Exercise inputs:
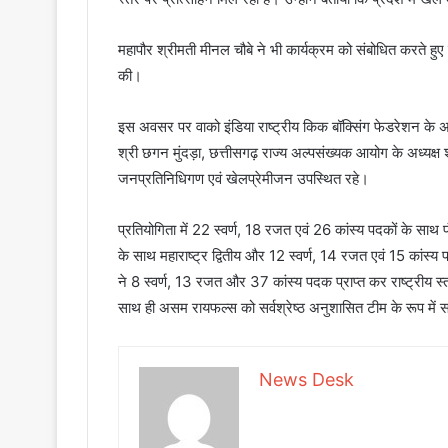
महापौर श्रीमती मीनल चौबे ने भी कार्यक्रम को संबोधित करते हु
की।
इस अवसर पर वाको इंडिया राष्ट्रीय किक बॉक्सिंग फेडरेशन के अध
श्री छगन मुंदड़ा, छत्तीसगढ़ राज्य अल्पसंख्यक आयोग के अध्यक्ष श
जनप्रतिनिधिगण एवं खेलप्रेमीजन उपस्थित रहे।
प्रतियोगिता में 22 स्वर्ण, 18 रजत एवं 26 कांस्य पदकों के साथ 
के साथ महाराष्ट्र द्वितीय और 12 स्वर्ण, 14 रजत एवं 15 कांस्य
ने 8 स्वर्ण, 13 रजत और 37 कांस्य पदक प्राप्त कर राष्ट्रीय स्
साथ ही असम रायफल्स को सर्वश्रेष्ठ अनुशासित टीम के रूप में 
News Desk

Task goal:
Reproduce the text read from the item above line for line, without changing anything, and leave the picture out of your answer.

Exercise solution:
महापौर श्रीमती मीनल चौबे ने भी कार्यक्रम को संबोधित करते हु
की।
इस अवसर पर वाको इंडिया राष्ट्रीय किक बॉक्सिंग फेडरेशन के अध
श्री छगन मुंदड़ा, छत्तीसगढ़ राज्य अल्पसंख्यक आयोग के अध्यक्ष श
जनप्रतिनिधिगण एवं खेलप्रेमीजन उपस्थित रहे।
प्रतियोगिता में 22 स्वर्ण, 18 रजत एवं 26 कांस्य पदकों के साथ 
के साथ महाराष्ट्र द्वितीय और 12 स्वर्ण, 14 रजत एवं 15 कांस्य
ने 8 स्वर्ण, 13 रजत और 37 कांस्य पदक प्राप्त कर राष्ट्रीय स्
साथ ही असम रायफल्स को सर्वश्रेष्ठ अनुशासित टीम के रूप में 
News Desk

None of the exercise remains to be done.